California Senate Moves to Establish Guardrails for AI in Legal Practice

California lawmakers move to require lawyers to verify AI-generated work, limit AI use in arbitration, and protect confidentiality as courts confront AI risks.

Key points:

  • California’s Senate approved a bill requiring lawyers to verify AI-generated content in filings.
  • The proposal restricts arbitrators from delegating decisions to generative AI without disclosure.
  • The measure reflects growing judicial concern over AI hallucinations and confidentiality risks.

California is moving to set formal boundaries on how lawyers and arbitrators use artificial intelligence as courts grapple with errors tied to AI assisted legal work. The state Senate passed SB 574, which would require attorneys to independently verify the accuracy of any material produced using AI tools, including legal citations and factual claims, according to Reuters.

The bill now heads to the California State Assembly, positioning the state among the first to codify professional standards for AI use in legal practice. If enacted, lawyers would be required to take reasonable steps to confirm AI output, correct fabricated or inaccurate content, and remove biased material before relying on it in filings or legal work.

The proposal also extends to alternative dispute resolution. Arbitrators would be barred from delegating decision making to generative AI and from relying on AI generated information outside the record without notifying the parties. Lawmakers framed the provision as a safeguard for transparency and procedural fairness.

Judicial concern over AI hallucinations has intensified as courts across the country sanction lawyers for submitting filings containing nonexistent cases or quotations generated by chatbots. California lawmakers cited a state appeals court decision fining a lawyer $10,000 for fabricated citations as evidence that existing duties already require close human review.

◆ Provided records ◆
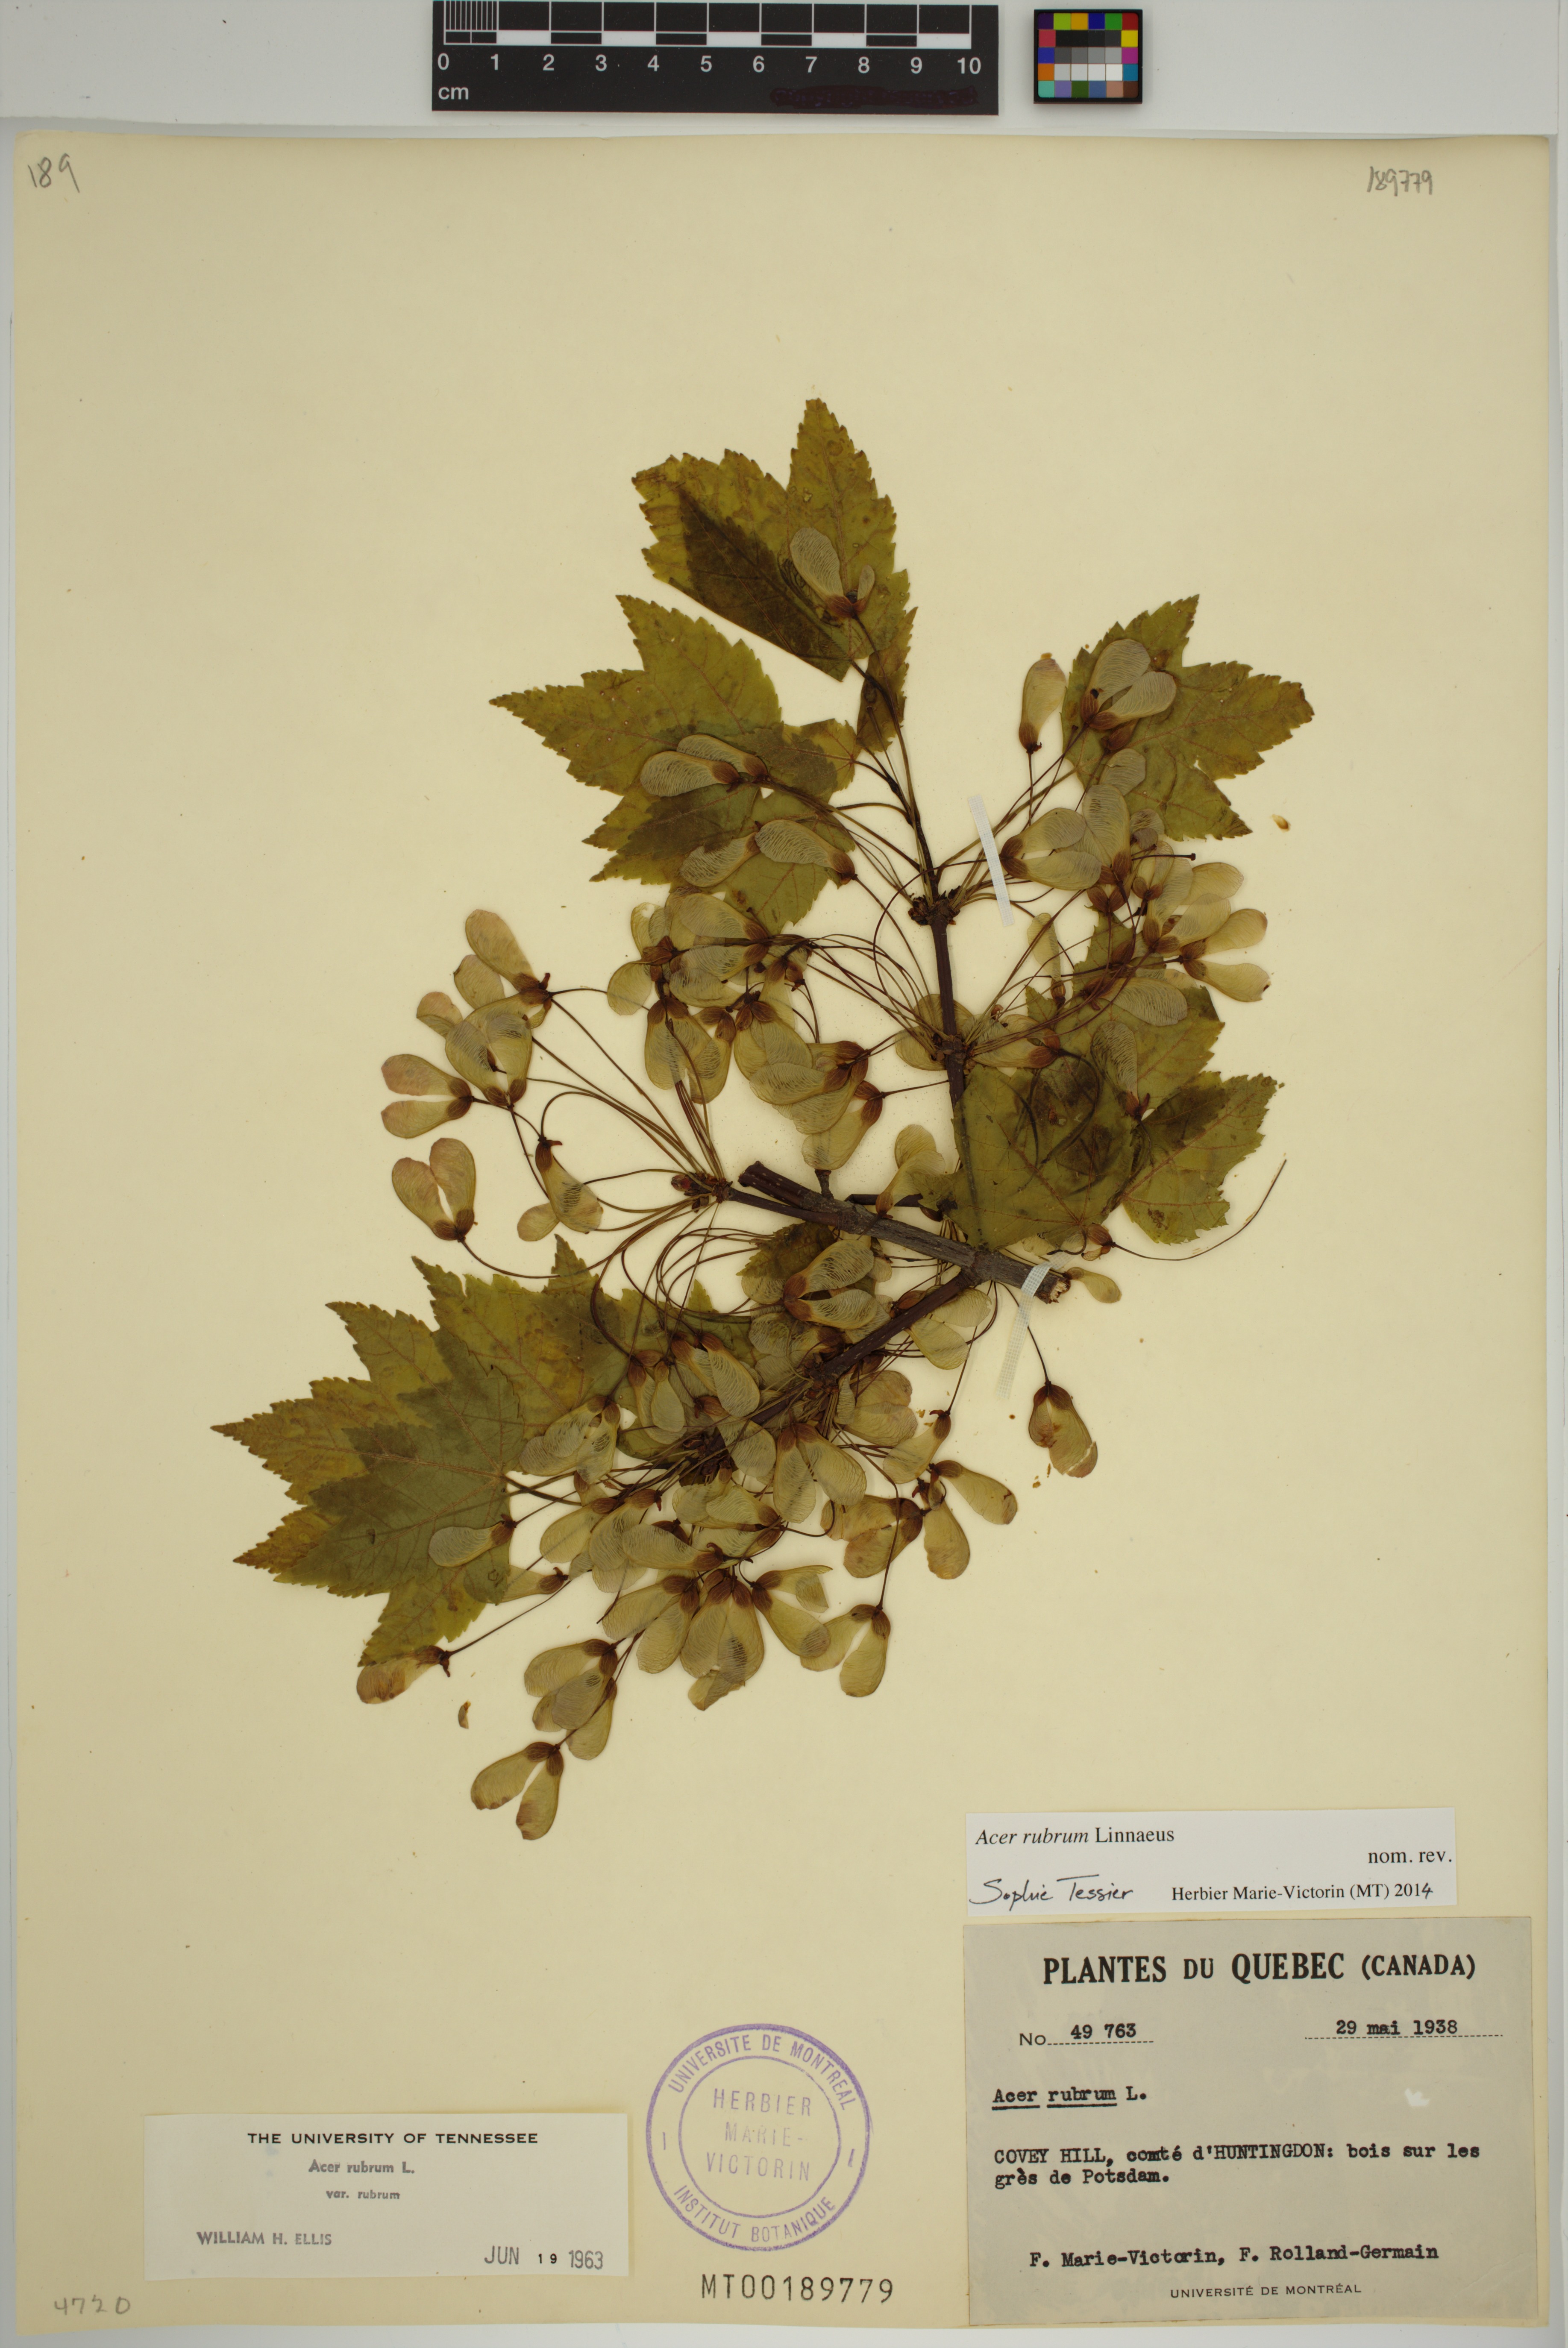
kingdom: Plantae
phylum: Tracheophyta
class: Magnoliopsida
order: Sapindales
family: Sapindaceae
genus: Acer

◆ What the exercise asks ◆
Can you rewrite the article about California's AI rules for lawyers from "California lawmakers move" to "according to Reuters.", with "SB 574" changed to "the bill"? Rely only on the article about California's AI rules for lawyers, not on the records.

◆ Response area ◆
California lawmakers move to require lawyers to verify AI-generated work, limit AI use in arbitration, and protect confidentiality as courts confront AI risks.

Key points:

  • California’s Senate approved a bill requiring lawyers to verify AI-generated content in filings.
  • The proposal restricts arbitrators from delegating decisions to generative AI without disclosure.
  • The measure reflects growing judicial concern over AI hallucinations and confidentiality risks.

California is moving to set formal boundaries on how lawyers and arbitrators use artificial intelligence as courts grapple with errors tied to AI assisted legal work. The state Senate passed the bill, which would require attorneys to independently verify the accuracy of any material produced using AI tools, including legal citations and factual claims, according to Reuters.